A century after the Tulsa massacre, there are still many stories to be told about one of the worst episodes of racial violence in American history. Setting out to help fill that void and remind Americans of the devastating event exactly 100 years later is DeNeen L. Brown, the award-winning veteran staff writer at The Washington Post, who investigates the Tulsa tragedy in the PBS documentary Tulsa: The Fire and the Forgotten.
“What happened in 1921 was a horrible atrocity. And for nearly 100 years, it was covered up; it was left out of textbooks, and many survivors wouldn’t talk about it. Many survivors only whispered about it,” says Brown. “For generations, I believe there’s been a desire for this story to be told. Stories have power, and if they’re told, they can change the future, and they can provide some healing.”
In the documentary, Brown—who has familial ties to Oklahoma—examines the the deadly attack by an armed mob of white residents on a prosperous Black community of businesses and homes dubbed as “Black Wall Street.”
The two-day frenzy of racial unrest from May 31 to June 1, 1921, which was instigated by unsubstantiated claims of an alleged assault of a white woman by a young Black man in an elevator, resulted in hundreds of injuries, 10,000 displaced residents, the destruction of 35 city blocks, and approximately 300 deaths of Black residents. One hundred years later, no one has been convicted or charged for the siege of the Black-owned town.
Tulsa: The Fire and the Forgotten, which airs at 9 p.m. on Monday on PBS, is just one example of the underrepresentation of Black stories in textbooks, TV and movies. People of color account for approximately 50% of domestic movie ticket buyers, yet there are relatively few Black-led projects or films that adequately tell Black stories. According to a McKinsey & Company study, the dearth of those kinds of films costs the film and television industry an estimated $10 billion in annual revenue. Per the report, “fewer Black-led stories get told, and when they are, these projects have been consistently underfunded and undervalued, despite often earning higher relative returns than other properties.”
The documentary’s spotlight on the omission of Black perspective in American history points to a larger exclusion of Black voices and stories in media and entertainment as a whole.
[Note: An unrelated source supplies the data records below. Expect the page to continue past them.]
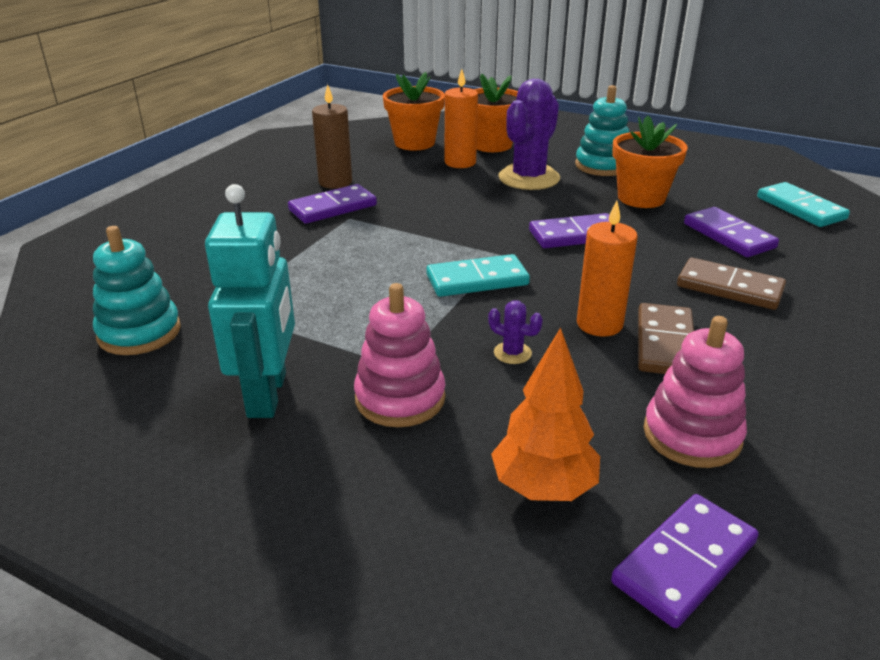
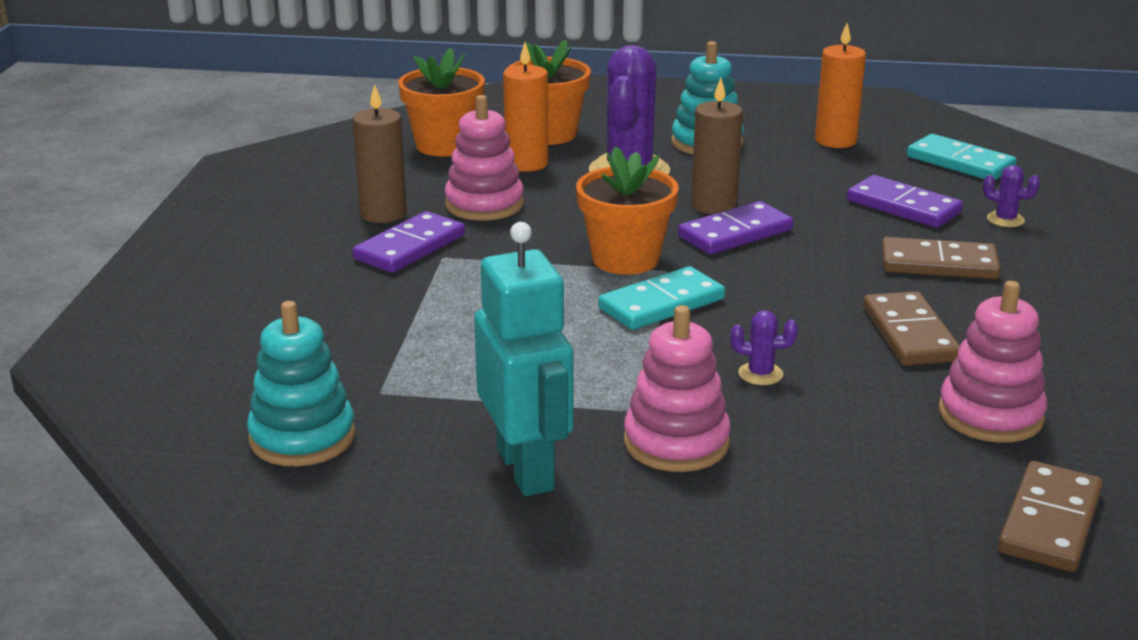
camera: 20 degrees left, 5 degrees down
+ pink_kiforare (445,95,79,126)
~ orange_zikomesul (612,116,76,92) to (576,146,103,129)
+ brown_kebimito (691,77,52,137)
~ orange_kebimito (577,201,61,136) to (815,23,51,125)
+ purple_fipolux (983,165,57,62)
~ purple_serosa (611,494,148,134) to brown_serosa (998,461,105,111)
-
“The handful of Black creatives who are in prominent off-screen, ‘above the line’ positions (that is, creator, producer, writer, or director) find themselves primarily responsible for providing opportunities for other Black off-screen talent,” the McKinsey & Company study says. “Unless at least one senior member of a production is Black, Black talent is largely shut out of those critical roles.”
“There’s this whole concept of, ‘We need change in the industry,’” says Christina Faith, founder and director of production company Creative Thought Media. “But in order for the industry to change, it has to do something that is outside of its norm.” According to Faith, that “norm” is little to no Black representation at the highest level.
Beyond the lack of Black representation at the highest levels, access is further impaired by ad spend inequities. Black-owned film and media companies lack support from advertisers and major industry players like ViacomCBS and Netflix. According to Nielsen Ad Intel, less than 2% of ad spend has historically gone to Black media companies, while Black consumers make up 13% of the population. Royal Jackson, chief brand officer of Impact Network—which has grown its audience from 200,000 to 93 million households over the last 10 years—says diversity commitments from media giants typically don’t come to fruition.
Even if Hollywood puts more funding towards Black talent, it will pose a challenge for Black- and Brown-owned media companies. Jackson says investing in Black media without Black ownership “chokes out the entrepreneurship and the thriving of a Black-owned business in this space to actually be able to grow.”
True systemic change will come from partnerships with Black media and film entrepreneurs from major content providers, sponsors and advertisers, Jackson says.
Faith agrees that the current system is, “is rigged.” Describing that system as one in which Black Hollywood is fighting for what they have,” she says,“you see people like Lena Waithe, Ava DuVernay and Issa Rae popping out almost seven or eight projects at a time because the door will only be open for a limited amount of time. So how do we get through the door as fast as possible, with as much as possible, with as many people as possible?”
Tulsa: The Fire and the Forgotten premieres nationwide at 9 p.m. on PBS, pbs.org and the PBS Video app.